In this post, I’ll be discussing (1) acquisition considerations.

Acquisition Considerations:

Are you acquiring a patent asset with:

1.  Complete interest, with no backend arrangement to the seller?

Providing no backend interest to the seller leaves more equity for you, which is better.  But this usually requires an upfront capital investment–see below regarding assessing costs attributable to the acquisition.

2.  No money down, and only backend interest to the seller?

If you are providing a backend arrangement to the seller, work the numbers to determine your take-home equity interest (be sure to factor in the law firm’s cut).  If your take-home equity interest is less than 5%, then consider another structure or passing on the opportunity

3.  A hybrid of the two above?

Negotiate for the best terms when acquiring an asset–you may need to strike a balance between an upfront capital investment and a worthwhile equity interest.

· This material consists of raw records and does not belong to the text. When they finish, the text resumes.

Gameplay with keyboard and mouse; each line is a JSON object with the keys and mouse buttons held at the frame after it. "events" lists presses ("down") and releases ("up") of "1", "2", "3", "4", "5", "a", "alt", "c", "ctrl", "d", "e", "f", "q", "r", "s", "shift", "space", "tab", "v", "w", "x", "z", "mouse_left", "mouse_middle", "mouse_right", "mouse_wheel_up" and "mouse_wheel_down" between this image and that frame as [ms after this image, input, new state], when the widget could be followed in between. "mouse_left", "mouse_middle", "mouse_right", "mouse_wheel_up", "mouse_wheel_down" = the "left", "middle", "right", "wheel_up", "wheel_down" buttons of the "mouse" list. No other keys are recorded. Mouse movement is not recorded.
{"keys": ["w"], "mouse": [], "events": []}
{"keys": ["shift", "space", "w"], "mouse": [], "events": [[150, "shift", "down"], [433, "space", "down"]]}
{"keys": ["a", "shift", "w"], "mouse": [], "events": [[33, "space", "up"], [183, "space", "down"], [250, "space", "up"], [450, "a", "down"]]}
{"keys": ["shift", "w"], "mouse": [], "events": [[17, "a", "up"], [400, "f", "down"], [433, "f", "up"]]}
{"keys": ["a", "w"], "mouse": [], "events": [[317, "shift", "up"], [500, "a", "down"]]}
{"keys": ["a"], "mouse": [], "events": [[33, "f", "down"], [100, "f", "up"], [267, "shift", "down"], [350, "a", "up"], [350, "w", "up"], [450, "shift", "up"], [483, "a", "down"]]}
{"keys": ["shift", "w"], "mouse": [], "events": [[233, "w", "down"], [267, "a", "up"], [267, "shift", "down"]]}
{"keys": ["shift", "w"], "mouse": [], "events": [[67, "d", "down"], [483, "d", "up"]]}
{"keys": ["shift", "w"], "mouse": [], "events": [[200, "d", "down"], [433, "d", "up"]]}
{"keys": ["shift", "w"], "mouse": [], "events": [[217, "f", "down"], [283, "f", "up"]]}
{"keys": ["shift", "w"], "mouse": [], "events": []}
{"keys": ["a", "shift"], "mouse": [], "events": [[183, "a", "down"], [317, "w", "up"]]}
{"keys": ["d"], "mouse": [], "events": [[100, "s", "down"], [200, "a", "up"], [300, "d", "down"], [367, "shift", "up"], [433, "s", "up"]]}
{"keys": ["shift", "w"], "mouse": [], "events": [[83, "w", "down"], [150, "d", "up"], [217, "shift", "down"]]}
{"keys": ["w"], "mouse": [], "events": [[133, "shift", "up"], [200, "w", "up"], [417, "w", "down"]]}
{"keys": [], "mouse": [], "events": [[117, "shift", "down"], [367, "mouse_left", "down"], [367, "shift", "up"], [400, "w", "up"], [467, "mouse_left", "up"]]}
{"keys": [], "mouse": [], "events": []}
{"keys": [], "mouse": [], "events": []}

With respect to costs attributable to the acquisition:

1.  If you put down money, what percentage of your investment capital did it consume?

Don’t put all your eggs in one basket.  At a minimum, have enough investment capital to acquire 5 to 10 portfolios.

2.  How quickly do you need to realize your investment capital?

If you can hold out, you can take more risk and hold out for higher settlements.  If you need to recoup your investment quickly, you’ll need to consider offering steeper discounts to licensees, to obtain quicker settlements.

3.  How much would you like to earn as a return, and what over what time frame?

This should frame your goals for the particular campaign, as well as for your entire portfolio pool.  Determine how much gross revenue you’ll like to generate from your campaigns, calculate your personal revenue based on the gross revenue, and ensure this aligns with your personal goals.